Vou continuar a contar histórias. Incluindo as que desmascaram quem esteja na política e nas instituições para as descredibilizar e jogar o jogo baixo da lawfare. Incluindo os arrivistas que estão no jogo para o minar por dentro. São cavalos de Tróia financiados por dinheiros sujos vindos de mãos sujas da extrema-direita, sem qualquer seriedade democrática. Cuidado. Ao abrirem a porta ao jogo deles estão a cair na armadilha estendida.

Relembrando as palavras de Eduardo Galeano, o poeta Uruguaio habituado a estas patifarias de golpes e uso da lawfare na América Latina que dizia – “escolham o molho com que querem ser comidos.”

Saibam que estão a ser comidos. Os chegados à vida política não passam de cavalos de Tróia, pagos e a mando. Vão-se ligar aos que têm a lawfare na mão por lhes servir os interesses de poder. Quando ouço Passos Coelho dizer que são tão democráticos quanto qualquer outro sei de certeza que a lawfare é de facto um processo reaccionário em curso. Relembro que o próprio processo de validação do partido perante a Constituição saída de 25 de Abril de 1974 não está devidamente esclarecida. Estas pessoas não são de bem nem vieram por bem! Deveriam estar sentados na tasca, não na Assembleia da República.
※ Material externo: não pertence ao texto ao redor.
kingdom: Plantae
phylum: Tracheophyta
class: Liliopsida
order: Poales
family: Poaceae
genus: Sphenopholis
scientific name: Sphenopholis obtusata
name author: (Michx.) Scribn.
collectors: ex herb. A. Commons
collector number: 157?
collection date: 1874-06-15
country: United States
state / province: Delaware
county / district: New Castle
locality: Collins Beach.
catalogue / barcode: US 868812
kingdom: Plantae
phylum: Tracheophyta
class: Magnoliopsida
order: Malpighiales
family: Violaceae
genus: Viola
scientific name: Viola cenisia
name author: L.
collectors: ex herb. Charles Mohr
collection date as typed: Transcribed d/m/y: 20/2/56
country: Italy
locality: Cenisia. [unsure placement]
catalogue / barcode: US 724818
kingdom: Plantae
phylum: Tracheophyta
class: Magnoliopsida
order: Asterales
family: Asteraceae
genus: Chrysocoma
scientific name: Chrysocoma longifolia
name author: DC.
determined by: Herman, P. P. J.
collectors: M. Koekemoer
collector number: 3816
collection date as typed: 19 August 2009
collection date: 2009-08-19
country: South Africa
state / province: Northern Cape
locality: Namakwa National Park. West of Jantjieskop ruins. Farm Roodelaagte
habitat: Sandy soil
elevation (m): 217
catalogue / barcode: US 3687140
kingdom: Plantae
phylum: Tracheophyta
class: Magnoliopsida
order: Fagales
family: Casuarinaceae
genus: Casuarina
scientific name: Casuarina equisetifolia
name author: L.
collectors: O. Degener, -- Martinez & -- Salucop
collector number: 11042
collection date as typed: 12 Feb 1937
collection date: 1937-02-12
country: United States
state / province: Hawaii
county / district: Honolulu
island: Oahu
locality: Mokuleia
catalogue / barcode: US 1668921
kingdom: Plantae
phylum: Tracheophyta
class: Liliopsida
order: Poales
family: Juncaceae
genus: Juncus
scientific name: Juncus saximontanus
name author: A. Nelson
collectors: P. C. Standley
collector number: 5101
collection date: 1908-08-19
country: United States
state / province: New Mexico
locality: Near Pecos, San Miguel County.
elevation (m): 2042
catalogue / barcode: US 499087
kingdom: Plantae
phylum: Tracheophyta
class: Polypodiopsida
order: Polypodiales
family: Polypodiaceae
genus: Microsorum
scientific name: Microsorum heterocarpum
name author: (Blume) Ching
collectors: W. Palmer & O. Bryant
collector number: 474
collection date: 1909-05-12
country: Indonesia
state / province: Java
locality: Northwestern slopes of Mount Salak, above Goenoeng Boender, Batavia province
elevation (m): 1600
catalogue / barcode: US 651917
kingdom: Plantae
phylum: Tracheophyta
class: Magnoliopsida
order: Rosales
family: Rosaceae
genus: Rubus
Convém ponderarmos todos os elementos da equação, antes de irmos a eleições, depois de um processo dúbio que envolve a PGR e o MP sobre o qual – as questões quem, onde, quando, porquê, como e para quê – ainda não têm respostas transparentes.

Como cidadãos temos o direito de querer saber e obter respostas. A lawfare é esta guerra e não dá respostas.

A divisão de poderes do Estado de Direito está configurada na Constituição da República e tem a todo o custo de ser exigido e defendido. Lei e Política não dormem na mesma cama. Além de quartos separados temos de pedir que a primeira seja cega, isenta e rápida e nunca se submeta a interesses políticos, sobretudo quando a nossa jovem democracia está a ser ameaçada de morte na sua essência, com os Portugueses desgastados, desvitalizados, empobrecidos, liquidados que veem os seus direitos sociais perdidos nas mãos das políticas neo-liberais sanguinárias, direitos esses conseguidos a tão duras penas.

Neste tempo de trevas a transparência é vital. Antes das eleições e depois. Os senhores que se seguirem têm de entender o significado verdadeiro da democracia e do Estado de Direito, sanear os ovos de serpente, ter sentido de defesa e dignificação do interesse público, da prática de comportamentos baseado na ética, sob pena de serem derrotados com a arma da lawfare.

Este é um momento crucial das nossas vidas. Como em qualquer momento vital não é fácil tomar decisões, ofuscados que estamos.

Sigam um conselho de uma cidadã interessada em histórias da História – não se deixem comer sem resistir. A guerra de impérios é real, está ao rubro, move-se por interesses e crimes. 

A Lawfare é baseada em Crimewars e pode ser este o título desta nova realidade.